Union Labor Life Insurance Company, an early investor that funded the company with $15 million, is still in the black with its stake valued at $17.8 million. "We're disappointed with the current value of the stock today, but with the reorganization, we think this company is poised for growth," Brown said.
Cutting workforce by 47 percent
Last month, Value America announced a major restructuring to cut costs. The company plans to reduce 47 percent of its workforce, pare its operations from dozens of product categories (including shoes) to its original core of five categories: PCs, peripherals, software, consumer electronics and office supplies.
Analysts predict that the company has enough cash to last at least through the end of the year, with $115 million at the end of the third quarter.
"We're not worried about having enough cash to make it through," company spokesman David Kuo said. "We have an extremely powerful board and will make the decisions we need to make to run the business."
Board members Smith, William Savoy of Vulcan Ventures and Michael Steed of Pacific Capital Group are some of the directors appointed to a special committee seeking funding sources. They are working with Glenda Dorchak, who was appointed chief executive last month after serving as president of Value America since 1998, and newly appointed chairman Wolf Schmitt.
Analysts have largely applauded the company's move to streamline its operations, but concerns remain.
Value America will not only lose 5 percent of its revenues from cutting the other product categories, but analysts also worry that revenues may shrink further if fewer customers are drawn to the site as it shifts from traditional to online marketing.
"A mile wide and an inch deep"
And as the company reduces its product categories, analysts wonder if the company will no longer be able to differentiate itself.
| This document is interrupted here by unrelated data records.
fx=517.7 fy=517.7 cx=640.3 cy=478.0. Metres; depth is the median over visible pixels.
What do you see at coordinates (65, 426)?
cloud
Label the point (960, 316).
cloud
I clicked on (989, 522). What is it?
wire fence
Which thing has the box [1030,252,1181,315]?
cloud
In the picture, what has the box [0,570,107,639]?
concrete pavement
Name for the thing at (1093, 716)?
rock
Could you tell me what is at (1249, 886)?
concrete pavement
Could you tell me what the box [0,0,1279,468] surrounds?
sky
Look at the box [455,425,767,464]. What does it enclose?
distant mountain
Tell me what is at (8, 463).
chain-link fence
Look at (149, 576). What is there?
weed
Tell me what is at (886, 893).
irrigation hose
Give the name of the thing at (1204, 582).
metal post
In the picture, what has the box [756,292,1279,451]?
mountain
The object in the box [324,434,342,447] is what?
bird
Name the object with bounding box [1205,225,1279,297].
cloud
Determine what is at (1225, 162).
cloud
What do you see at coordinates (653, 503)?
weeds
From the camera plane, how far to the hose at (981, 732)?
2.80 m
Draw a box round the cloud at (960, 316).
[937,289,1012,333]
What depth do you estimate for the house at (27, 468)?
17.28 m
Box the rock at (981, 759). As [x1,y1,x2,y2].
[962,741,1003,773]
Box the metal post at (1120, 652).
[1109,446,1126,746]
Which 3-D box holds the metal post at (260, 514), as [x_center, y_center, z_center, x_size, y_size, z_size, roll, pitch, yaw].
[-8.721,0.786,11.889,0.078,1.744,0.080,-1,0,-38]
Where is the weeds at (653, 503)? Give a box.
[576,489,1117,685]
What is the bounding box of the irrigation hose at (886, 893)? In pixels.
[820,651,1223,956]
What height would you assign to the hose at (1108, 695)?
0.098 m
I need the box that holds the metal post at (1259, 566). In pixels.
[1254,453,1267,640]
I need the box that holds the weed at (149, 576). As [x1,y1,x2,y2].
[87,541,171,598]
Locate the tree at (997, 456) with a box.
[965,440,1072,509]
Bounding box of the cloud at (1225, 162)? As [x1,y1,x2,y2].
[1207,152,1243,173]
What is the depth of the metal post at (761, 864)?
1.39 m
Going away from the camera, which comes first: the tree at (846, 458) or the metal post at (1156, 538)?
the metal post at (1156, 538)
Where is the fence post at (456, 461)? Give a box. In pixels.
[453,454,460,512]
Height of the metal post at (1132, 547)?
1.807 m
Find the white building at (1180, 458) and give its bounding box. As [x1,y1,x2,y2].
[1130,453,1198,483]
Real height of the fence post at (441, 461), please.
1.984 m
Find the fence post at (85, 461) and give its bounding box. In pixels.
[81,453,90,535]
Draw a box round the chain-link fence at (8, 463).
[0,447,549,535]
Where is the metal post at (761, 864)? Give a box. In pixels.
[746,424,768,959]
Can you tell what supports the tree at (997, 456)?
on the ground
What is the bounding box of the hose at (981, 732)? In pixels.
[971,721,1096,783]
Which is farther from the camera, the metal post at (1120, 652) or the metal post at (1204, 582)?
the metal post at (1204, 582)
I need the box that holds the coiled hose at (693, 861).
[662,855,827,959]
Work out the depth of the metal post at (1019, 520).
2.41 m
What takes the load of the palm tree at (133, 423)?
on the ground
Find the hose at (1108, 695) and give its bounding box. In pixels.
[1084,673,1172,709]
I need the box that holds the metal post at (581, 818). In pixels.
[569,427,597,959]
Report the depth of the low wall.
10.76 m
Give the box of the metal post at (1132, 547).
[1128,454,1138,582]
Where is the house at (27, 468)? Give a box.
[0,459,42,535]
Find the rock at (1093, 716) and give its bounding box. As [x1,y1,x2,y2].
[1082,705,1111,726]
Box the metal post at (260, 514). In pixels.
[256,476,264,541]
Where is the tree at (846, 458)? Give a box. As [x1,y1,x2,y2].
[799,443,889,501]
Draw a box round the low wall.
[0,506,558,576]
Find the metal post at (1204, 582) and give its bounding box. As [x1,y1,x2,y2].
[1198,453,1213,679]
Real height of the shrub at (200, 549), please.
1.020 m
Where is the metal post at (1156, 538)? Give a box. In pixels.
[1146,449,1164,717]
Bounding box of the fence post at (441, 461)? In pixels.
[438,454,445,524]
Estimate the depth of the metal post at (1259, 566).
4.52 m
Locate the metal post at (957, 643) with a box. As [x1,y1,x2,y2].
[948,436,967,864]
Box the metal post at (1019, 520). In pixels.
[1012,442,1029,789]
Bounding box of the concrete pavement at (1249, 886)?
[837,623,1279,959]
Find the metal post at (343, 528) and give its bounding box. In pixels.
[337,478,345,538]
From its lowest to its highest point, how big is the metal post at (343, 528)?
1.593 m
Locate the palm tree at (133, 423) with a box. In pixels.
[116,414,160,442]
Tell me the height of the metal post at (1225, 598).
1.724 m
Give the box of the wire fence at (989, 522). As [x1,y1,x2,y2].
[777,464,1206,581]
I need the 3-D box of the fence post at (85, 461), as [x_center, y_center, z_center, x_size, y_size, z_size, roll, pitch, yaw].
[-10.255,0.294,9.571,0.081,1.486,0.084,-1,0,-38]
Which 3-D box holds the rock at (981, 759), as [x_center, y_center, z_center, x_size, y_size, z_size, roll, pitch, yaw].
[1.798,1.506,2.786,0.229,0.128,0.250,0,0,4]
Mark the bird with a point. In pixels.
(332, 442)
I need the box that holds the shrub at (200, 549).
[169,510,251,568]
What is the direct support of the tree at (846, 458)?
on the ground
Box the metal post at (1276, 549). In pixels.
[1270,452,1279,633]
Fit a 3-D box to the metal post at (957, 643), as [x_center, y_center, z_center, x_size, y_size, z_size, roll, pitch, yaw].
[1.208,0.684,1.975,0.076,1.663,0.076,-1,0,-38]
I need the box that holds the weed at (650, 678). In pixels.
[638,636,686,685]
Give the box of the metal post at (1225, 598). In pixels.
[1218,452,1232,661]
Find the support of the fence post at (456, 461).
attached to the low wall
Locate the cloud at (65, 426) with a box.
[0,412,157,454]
Value America will be focusing on an arena where price competition runs steep.
Kuo defended the restructuring as a necessary step. "We were a mile wide on our product offerings and an inch deep, and now we'll be five categories and a mile deep," he said.
On Wall Street, four analysts rate the stock as a "hold" and are taking a wait-and-see approach.
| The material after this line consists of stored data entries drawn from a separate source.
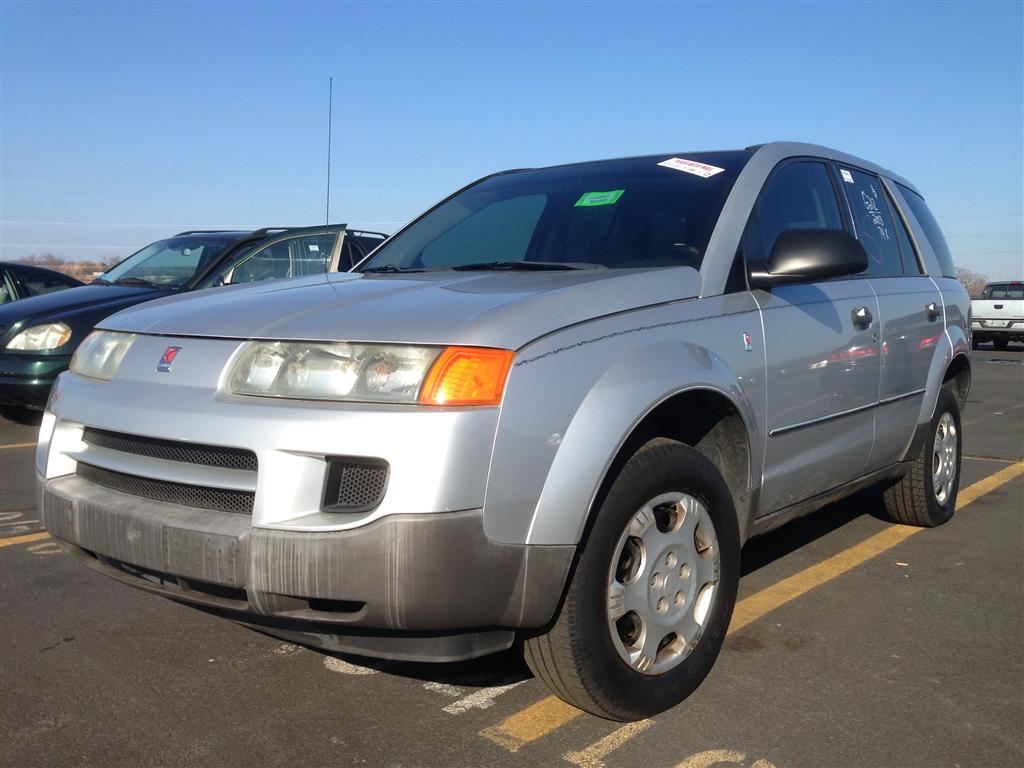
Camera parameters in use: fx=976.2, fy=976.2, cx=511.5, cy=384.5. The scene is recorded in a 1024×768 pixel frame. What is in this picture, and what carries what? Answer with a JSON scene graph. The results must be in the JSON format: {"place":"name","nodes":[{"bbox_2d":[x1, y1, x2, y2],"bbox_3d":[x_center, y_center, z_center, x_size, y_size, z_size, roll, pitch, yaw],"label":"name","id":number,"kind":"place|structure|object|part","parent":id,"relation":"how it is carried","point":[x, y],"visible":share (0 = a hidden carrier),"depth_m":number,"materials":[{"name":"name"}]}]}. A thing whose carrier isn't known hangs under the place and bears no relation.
{"place":"outdoors","nodes":[
{"label":"outdoors","id":0,"kind":"place"},
{"bbox_2d":[0,339,1023,767],"label":"parking lot","id":1,"kind":"structure","parent":0,"point":[39,661],"materials":[{"name":"grey asphalt"}]},
{"bbox_2d":[0,441,37,449],"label":"parking line","id":2,"kind":"object","parent":1,"relation":"on","point":[26,444],"visible":0.83,"depth_m":7.39,"materials":[{"name":"yellow paint"}]},
{"bbox_2d":[0,532,52,547],"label":"parking line","id":3,"kind":"object","parent":1,"relation":"on","point":[9,543],"visible":0.7,"depth_m":4.62,"materials":[{"name":"yellow paint"}]},
{"bbox_2d":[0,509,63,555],"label":"parking marking","id":4,"kind":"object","parent":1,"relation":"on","point":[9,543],"visible":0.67,"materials":[{"name":"yellow paint"}]},
{"bbox_2d":[0,261,87,304],"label":"dark car","id":5,"kind":"object","parent":1,"relation":"on","point":[1,272],"visible":0.32,"depth_m":11.71,"materials":[{"name":"metal"}]},
{"bbox_2d":[0,225,389,413],"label":"green car","id":6,"kind":"object","parent":1,"relation":"on","point":[11,379],"visible":0.38,"depth_m":8.59,"materials":[{"name":"green metal"}]},
{"label":"sedan headlight","id":7,"kind":"part","parent":6,"relation":"part of","materials":[{"name":"clear plastic"}]},
{"label":"headlight","id":8,"kind":"part","parent":6,"relation":"part of","materials":[{"name":"clear plastic"}]},
{"label":"open door","id":9,"kind":"part","parent":6,"relation":"part of","materials":[{"name":"glass"}]},
{"bbox_2d":[325,76,332,222],"bbox_3d":[-2.758,-2.768,14.734,0.084,3.654,0.088,5,7,39],"label":"antenna","id":10,"kind":"object","parent":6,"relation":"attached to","point":[329,130],"visible":0.75,"depth_m":14.64,"materials":[{"name":"black metal"}]},
{"bbox_2d":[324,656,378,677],"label":"parking line","id":11,"kind":"object","parent":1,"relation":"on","point":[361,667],"visible":0.42,"depth_m":3.09,"materials":[{"name":"white paint"}]},
{"bbox_2d":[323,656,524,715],"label":"parking marking","id":12,"kind":"object","parent":1,"relation":"on","point":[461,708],"visible":0.52,"depth_m":2.85,"materials":[{"name":"white paint"}]},
{"bbox_2d":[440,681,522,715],"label":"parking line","id":13,"kind":"object","parent":1,"relation":"on","point":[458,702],"visible":0.72,"depth_m":2.85,"materials":[{"name":"white paint"}]},
{"bbox_2d":[27,137,974,722],"bbox_3d":[0.463,-0.105,4.126,1.888,1.668,4.489,5,7,39],"label":"silver suv","id":14,"kind":"object","parent":1,"relation":"on","point":[181,424],"visible":0.97,"depth_m":2.76,"materials":[{"name":"metal"}]},
{"label":"grille","id":15,"kind":"part","parent":14,"relation":"part of","materials":[{"name":"black metal"}]},
{"label":"bumper","id":16,"kind":"part","parent":14,"relation":"part of","materials":[{"name":"grey plastic"}]},
{"label":"headlight assembly","id":17,"kind":"part","parent":14,"relation":"part of","materials":[{"name":"clear plastic"}]},
{"label":"hood","id":18,"kind":"part","parent":14,"relation":"part of","materials":[{"name":"metal"}]},
{"label":"wiper blades","id":19,"kind":"part","parent":14,"relation":"part of","materials":[{"name":"black"}]},
{"label":"windshield","id":20,"kind":"part","parent":14,"relation":"part of","materials":[{"name":"black glass"}]},
{"bbox_2d":[574,190,623,206],"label":"green sticker","id":21,"kind":"object","parent":14,"relation":"attached to","point":[592,194],"visible":0.99,"depth_m":4.22,"materials":[{"name":"green paper"}]},
{"label":"wheel","id":22,"kind":"part","parent":14,"relation":"part of","materials":[{"name":"black rubber"}]},
{"label":"wheel","id":23,"kind":"part","parent":14,"relation":"part of","materials":[{"name":"silver metal"}]},
{"bbox_2d":[659,158,722,177],"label":"windshield sticker","id":24,"kind":"object","parent":14,"relation":"attached to","point":[704,171],"visible":0.99,"depth_m":4.16,"materials":[{"name":"white paper"}]},
{"label":"front door window","id":25,"kind":"part","parent":14,"relation":"part of","materials":[{"name":"glass"}]},
{"label":"mirror","id":26,"kind":"part","parent":14,"relation":"part of","materials":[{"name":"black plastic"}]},
{"label":"windows","id":27,"kind":"part","parent":14,"relation":"part of","materials":[{"name":"glass"}]},
{"bbox_2d":[840,168,853,183],"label":"white sticker","id":28,"kind":"object","parent":14,"relation":"attached to","point":[842,171],"visible":0.98,"depth_m":4.42,"materials":[{"name":"white paper"}]},
{"bbox_2d":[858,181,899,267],"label":"window writing","id":29,"kind":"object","parent":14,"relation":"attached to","point":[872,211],"visible":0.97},
{"label":"front door handle","id":30,"kind":"part","parent":14,"relation":"part of","materials":[{"name":"silver metal"}]},
{"label":"door window","id":31,"kind":"part","parent":14,"relation":"part of","materials":[{"name":"black glass"}]},
{"label":"wheel","id":32,"kind":"part","parent":14,"relation":"part of","materials":[{"name":"black rubber"}]},
{"label":"quarter window","id":33,"kind":"part","parent":14,"relation":"part of","materials":[{"name":"glass"}]},
{"label":"door handle","id":34,"kind":"part","parent":14,"relation":"part of","materials":[{"name":"silver metal"}]},
{"bbox_2d":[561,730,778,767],"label":"parking marking","id":35,"kind":"object","parent":1,"relation":"on","point":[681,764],"visible":0.96,"depth_m":2.50,"materials":[{"name":"yellow paint"}]},
{"bbox_2d":[486,458,1023,758],"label":"parking line","id":36,"kind":"object","parent":1,"relation":"on","point":[611,736],"visible":0.72,"depth_m":3.34,"materials":[{"name":"yellow paint"}]},
{"bbox_2d":[970,280,1023,348],"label":"white pickup truck","id":37,"kind":"object","parent":1,"relation":"on","point":[999,306],"visible":0.78,"depth_m":24.64,"materials":[{"name":"white metal"}]},
{"bbox_2d":[982,320,1013,328],"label":"license plate","id":38,"kind":"object","parent":37,"relation":"attached to","point":[1008,323],"visible":0.91,"depth_m":24.02,"materials":[{"name":"white metal"}]},
{"bbox_2d":[0,0,1023,281],"label":"sky","id":39,"kind":"structure","parent":0,"point":[687,130],"materials":[{"name":"blue"}]},
{"label":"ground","id":40,"kind":"structure","parent":0},
{"bbox_2d":[11,253,121,281],"label":"tree line","id":41,"kind":"object","parent":40,"relation":"on","point":[43,263],"visible":0.25,"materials":[{"name":"brown plant"}]},
{"bbox_2d":[955,267,989,296],"label":"tree","id":42,"kind":"object","parent":40,"relation":"on","point":[965,282],"visible":0.32,"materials":[{"name":"brown plant"}]}
]}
"Their glaring tactical error was over-spending on the sales and marketing of the company and under-spending on the consumer side," said David Trossman, an analyst with First Union Securities. "They spent a lot on the trial dollar but haven't had much success in the repeat purchase."
Analysts note that the company, though increasing revenues each quarter, has been spending heavily on advertising and marketing to acquire customers at a far higher rate than its competitors. The company has been paying almost $500 per customer in the third quarter, compared with Amazon, which spent less than $15, according to a report by Tom Courtney, an analyst with Banc America Securities.
Regardless of its immediate course, some speculate that it might be best to sell the company in the long run. Winn himself believes that an acquisition by a large Internet, telecommunications or retail brick-and-mortar company would make sense.
And if that happens, he will be ready to dive into the new business.
"I would be glad to give my time to the acquiring company," he said. "I would like to see that company maximize the benefits from its acquisition, and it would be in the interest of Value America shareholders if I'm involved."